Lessons from the bust

We finished selling the Better Dwellings portfolio in December. I have been dealing with getting all of the cash out to the investors, closing the entities, providing a final accounting, etc.

This has, of course, occasioned some thinking about our strategy during 2008-2010, when the world was falling apart. Here are some of the lessons I’m taking away from the experience:

1. Keep dry powder. We were lucky in that I was able to raise a bunch of capital to buy stuff when the market tanked. Lots of people didn’t have any, so they couldn’t take advantage of the buying opportunity. Next time the market goes bad, I’m going to a few of the usual suspects and putting together a small fund to go bargain hunting immediately.

2. Buy when no one else is buying. This we did right… we were buying stuff in Silver Lake for $75-90k / door, which is totally impossible now.

3. Don’t be too picky. I rejected a lot of deals because the numbers were not quite good enough to meet our threshold. Now, I wish I had bought everything that was semi-reasonably priced, because all of those prices went up. If you hit the timing right, the other stuff can work itself out.

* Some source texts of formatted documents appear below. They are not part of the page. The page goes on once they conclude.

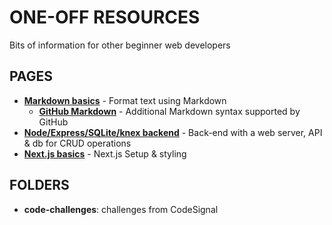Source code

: # ONE-OFF RESOURCES

Bits of information for other beginner web developers

## PAGES
- [__Markdown basics__](https://github.com/vishalicious213/one-off-resources/blob/master/pages/markdown.md) - Format text using Markdown
    - [__GitHub Markdown__](https://github.com/vishalicious213/one-off-resources/blob/master/pages/markdown-github.md) - Additional Markdown syntax supported by GitHub
- [__Node/Express/SQLite/knex backend__](https://github.com/vishalicious213/one-off-resources/blob/master/pages/backend-flow.md) - Back-end with a web server, API & db for CRUD operations
- [__Next.js basics__](https://github.com/vishalicious213/one-off-resources/blob/master/pages/next-js.md) - Next.js Setup & styling

## FOLDERS
* __code-challenges__: challenges from CodeSignal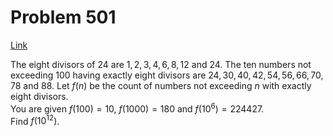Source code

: # Problem 501

[Link](https://projecteuler.net/problem=501)

The eight divisors of $24$ are $1, 2, 3, 4, 6, 8, 12$ and $24$. The ten numbers not exceeding $100$ having exactly eight divisors are $24, 30, 40, 42, 54, 56, 66, 70, 78$ and $88$. Let $f(n)$ be the count of numbers not exceeding $n$ with exactly eight divisors.  
You are given $f(100) = 10$, $f(1000) = 180$ and $f(10^6) = 224427$.  
Find $f(10^{12})$.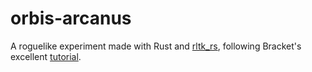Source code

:# orbis-arcanus
A roguelike experiment made with Rust and [rltk_rs](https://github.com/thebracket/rltk_rs), following Bracket's excellent [tutorial](https://bfnightly.bracketproductions.com/rustbook/).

4. Focus on acquisitions, not re-positioning. I spent too much of my time improving the properties we had, instead of buying more. Big mistake. When prices are cheap, buy everything. You can always work on improvements later, when there isn’t as much to buy.

5. Never have to sell. Because I was in a rush to sell before the end of the year (for tax and IRR reasons), I allowed one buyer to chip price by a material amount, even though the deal was off-market. This was because kicking that buyer out of escrow and putting the property on the market would have dragged the process past the end of the year, and I didn’t want to do that. So I folded on price when I shouldn’t have.

6. Don’t sell anything if you can avoid it. Even leaving aside the price chip above, I wish I could have avoided selling. When you’re into a newly-renovated property at a very low basis, you are sitting on a gold mine. If you can avoid it, why give up the mine (and pay a lot of transaction fees to brokers and the government in the process)?